• [Tasks to carry out]
1. How many patients did the post-acute care hospital care for, according to the field hospital report?
2. Transcribe everything in the field hospital report from "Keywords: Coronavirus (COVID-19), Boston" down to "outbreaks, and staffing shortages.".
3. Pick up the field hospital report after its last sentence and keep writing it.

• [Passage]
══════
Abstract
During the surge of Coronavirus Disease 2019 (COVID-19) infections in March and April 2020, many skilled-nursing facilities in the Boston area closed to COVID-19 post-acute admissions because of infection control concerns and staffing shortages. Local government and health care leaders collaborated to establish a 1000-bed field hospital for patients with COVID-19, with 500 respite beds for the undomiciled and 500 post-acute care (PAC) beds within 9 days. The PAC hospital provided care for 394 patients over 7 weeks, from April 10 to June 2, 2020. In this report, we describe our implementation strategy, including organization structure, admissions criteria, and clinical services. Partnership with government, military, and local health care organizations was essential for logistical and medical support. In addition, dynamic workflows necessitated clear communication pathways, clinical operations expertise, and highly adaptable staff.
Keywords: Coronavirus (COVID-19), Boston Hope, field hospital, post-acute care, alternative care site (ACS)
Problem
Skilled-nursing facilities (SNFs) across the nation and world have been devastated by the COVID-19 pandemic.1 , 2 In Massachusetts, 64% of COVID-19 deaths have been patients in long-term care facilities.3 During the surge of COVID-19 cases in March and April 2020, many Boston-area SNFs were unable to admit post-acute care (PAC) patients with COVID-19 infection due to limited testing and personal protective equipment, internal COVID-19 outbreaks, and staffing shortages.
══════
• [Supplied material]
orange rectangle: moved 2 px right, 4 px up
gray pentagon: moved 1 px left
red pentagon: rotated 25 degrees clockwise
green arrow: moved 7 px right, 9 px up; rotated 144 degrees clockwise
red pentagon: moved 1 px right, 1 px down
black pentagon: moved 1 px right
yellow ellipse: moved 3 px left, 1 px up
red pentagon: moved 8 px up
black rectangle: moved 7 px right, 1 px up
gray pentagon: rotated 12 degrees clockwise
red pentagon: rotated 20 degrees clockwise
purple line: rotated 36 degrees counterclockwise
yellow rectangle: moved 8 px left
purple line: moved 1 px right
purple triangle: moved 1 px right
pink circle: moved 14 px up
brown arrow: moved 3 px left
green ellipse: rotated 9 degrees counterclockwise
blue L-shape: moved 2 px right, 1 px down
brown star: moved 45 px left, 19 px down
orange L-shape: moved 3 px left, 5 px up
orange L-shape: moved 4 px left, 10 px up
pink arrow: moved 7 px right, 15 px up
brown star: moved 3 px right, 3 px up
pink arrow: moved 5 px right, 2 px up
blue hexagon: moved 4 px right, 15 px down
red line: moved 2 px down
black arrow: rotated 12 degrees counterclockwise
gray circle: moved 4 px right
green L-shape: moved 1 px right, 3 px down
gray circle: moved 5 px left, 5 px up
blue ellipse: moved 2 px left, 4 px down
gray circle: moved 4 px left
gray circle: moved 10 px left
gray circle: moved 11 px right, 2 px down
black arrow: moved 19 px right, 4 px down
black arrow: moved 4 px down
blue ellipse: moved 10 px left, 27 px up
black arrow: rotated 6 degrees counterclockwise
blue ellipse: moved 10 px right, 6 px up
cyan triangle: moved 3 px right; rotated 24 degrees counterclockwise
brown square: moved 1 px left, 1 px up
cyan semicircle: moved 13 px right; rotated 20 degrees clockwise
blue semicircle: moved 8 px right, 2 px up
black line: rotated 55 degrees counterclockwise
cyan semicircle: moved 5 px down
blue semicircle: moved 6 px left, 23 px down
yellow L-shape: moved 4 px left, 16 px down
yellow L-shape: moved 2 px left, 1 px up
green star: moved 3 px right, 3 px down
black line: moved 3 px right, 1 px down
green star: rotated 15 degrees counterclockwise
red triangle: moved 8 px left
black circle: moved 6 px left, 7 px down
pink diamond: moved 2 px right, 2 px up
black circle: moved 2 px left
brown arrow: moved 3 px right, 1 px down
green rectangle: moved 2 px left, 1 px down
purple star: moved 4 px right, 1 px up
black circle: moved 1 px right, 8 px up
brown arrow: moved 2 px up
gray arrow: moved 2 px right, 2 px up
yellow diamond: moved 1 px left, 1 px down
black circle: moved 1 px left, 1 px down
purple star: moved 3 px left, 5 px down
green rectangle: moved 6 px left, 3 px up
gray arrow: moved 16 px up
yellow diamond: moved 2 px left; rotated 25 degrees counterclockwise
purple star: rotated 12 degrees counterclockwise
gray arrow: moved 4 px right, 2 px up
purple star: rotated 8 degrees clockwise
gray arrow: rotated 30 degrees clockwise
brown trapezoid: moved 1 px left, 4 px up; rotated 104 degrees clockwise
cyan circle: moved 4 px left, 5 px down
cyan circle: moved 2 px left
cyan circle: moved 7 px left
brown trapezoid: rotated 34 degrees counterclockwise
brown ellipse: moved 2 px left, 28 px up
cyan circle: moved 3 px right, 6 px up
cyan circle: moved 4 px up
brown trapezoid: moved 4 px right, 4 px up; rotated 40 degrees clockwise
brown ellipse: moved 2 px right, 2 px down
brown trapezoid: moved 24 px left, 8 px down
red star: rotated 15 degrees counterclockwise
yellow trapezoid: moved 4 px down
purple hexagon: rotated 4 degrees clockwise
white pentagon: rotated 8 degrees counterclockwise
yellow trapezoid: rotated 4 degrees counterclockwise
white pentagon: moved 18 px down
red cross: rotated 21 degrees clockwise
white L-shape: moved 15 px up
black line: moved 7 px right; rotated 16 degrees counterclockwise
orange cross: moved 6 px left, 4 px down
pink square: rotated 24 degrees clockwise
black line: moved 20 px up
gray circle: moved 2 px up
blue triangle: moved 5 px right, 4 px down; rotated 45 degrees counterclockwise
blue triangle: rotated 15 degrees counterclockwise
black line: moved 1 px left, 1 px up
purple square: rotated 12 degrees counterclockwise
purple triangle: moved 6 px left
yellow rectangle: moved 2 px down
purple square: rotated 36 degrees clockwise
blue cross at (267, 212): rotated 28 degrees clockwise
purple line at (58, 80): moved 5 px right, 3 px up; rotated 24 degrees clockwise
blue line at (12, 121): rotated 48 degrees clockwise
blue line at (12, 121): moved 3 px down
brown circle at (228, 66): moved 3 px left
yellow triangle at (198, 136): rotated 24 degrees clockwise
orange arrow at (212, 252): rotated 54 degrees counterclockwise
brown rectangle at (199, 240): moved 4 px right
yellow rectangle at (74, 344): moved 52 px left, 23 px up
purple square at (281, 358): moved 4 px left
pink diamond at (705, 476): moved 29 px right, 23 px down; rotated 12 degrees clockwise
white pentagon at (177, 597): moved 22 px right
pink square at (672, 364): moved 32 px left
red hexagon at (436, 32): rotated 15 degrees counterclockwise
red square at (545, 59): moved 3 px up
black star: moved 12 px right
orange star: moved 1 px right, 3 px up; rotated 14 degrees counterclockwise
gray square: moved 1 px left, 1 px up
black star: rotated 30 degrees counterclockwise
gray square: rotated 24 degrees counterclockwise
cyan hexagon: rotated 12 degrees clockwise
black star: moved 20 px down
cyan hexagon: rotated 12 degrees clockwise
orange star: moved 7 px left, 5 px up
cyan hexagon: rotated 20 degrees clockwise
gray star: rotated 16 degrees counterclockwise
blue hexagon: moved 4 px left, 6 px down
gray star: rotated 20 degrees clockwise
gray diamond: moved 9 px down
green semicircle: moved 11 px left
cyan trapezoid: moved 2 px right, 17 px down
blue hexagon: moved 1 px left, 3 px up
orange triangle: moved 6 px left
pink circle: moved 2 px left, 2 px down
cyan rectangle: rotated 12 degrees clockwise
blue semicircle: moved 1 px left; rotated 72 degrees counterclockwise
══════
• [Solved problems]
1. 394 patients.

2.
Keywords: Coronavirus (COVID-19), Boston Hope, field hospital, post-acute care, alternative care site (ACS)
Problem
Skilled-nursing facilities (SNFs) across the nation and world have been devastated by the COVID-19 pandemic.1 , 2 In Massachusetts, 64% of COVID-19 deaths have been patients in long-term care facilities.3 During the surge of COVID-19 cases in March and April 2020, many Boston-area SNFs were unable to admit post-acute care (PAC) patients with COVID-19 infection due to limited testing and personal protective equipment, internal COVID-19 outbreaks, and staffing shortages.

3.
Many SNFs would eventually close to admissions. With hospitals reaching surge capacity and rising COVID-19 infections, the need to decompress acute care hospitals by increasing access to PAC for patients recovering from COVID-19 infection was immediate.4
Innovation
To address this critical shortage, local government and health care leaders collaborated to rapidly establish a 1000-bed field hospital. A local health care organization for the homeless would manage 500 respite beds for individuals with COVID-19 who only required isolation. A large nonprofit multicenter health care system (MHS) including 2 academic medical centers (AMCs), a PAC network, and several community hospitals would provide financial, operational, and human resources to develop and manage 500 PAC beds for patients with COVID-19 requiring transitional or respite care from hospitals and outpatient settings.
Implementation
Site Assembly
The field hospital was commissioned as part of the Commonwealth of Massachusetts COVID-19 response. Led by the MHS, the planning team drew heavily on local resources, including other AMCs, nonprofit organizations, and veterans’ organizations to envision and scale the 500-bed PAC facility within the local convention center.
In 9 days of near continuous construction, convention center staff worked with the field hospital leadership team and a local construction company to convert the center into a hospital, meeting infection prevention and clinical care standards (Figure 1 ). Biomedical and durable equipment lists were generated using Federal Emergency Management Agency guidelines5 and input from local experts; and were sourced commercially and from local hospitals, nonprofits, and private sector donations. With state support, the National Guard assisted with on-site security, logistics, and set-up.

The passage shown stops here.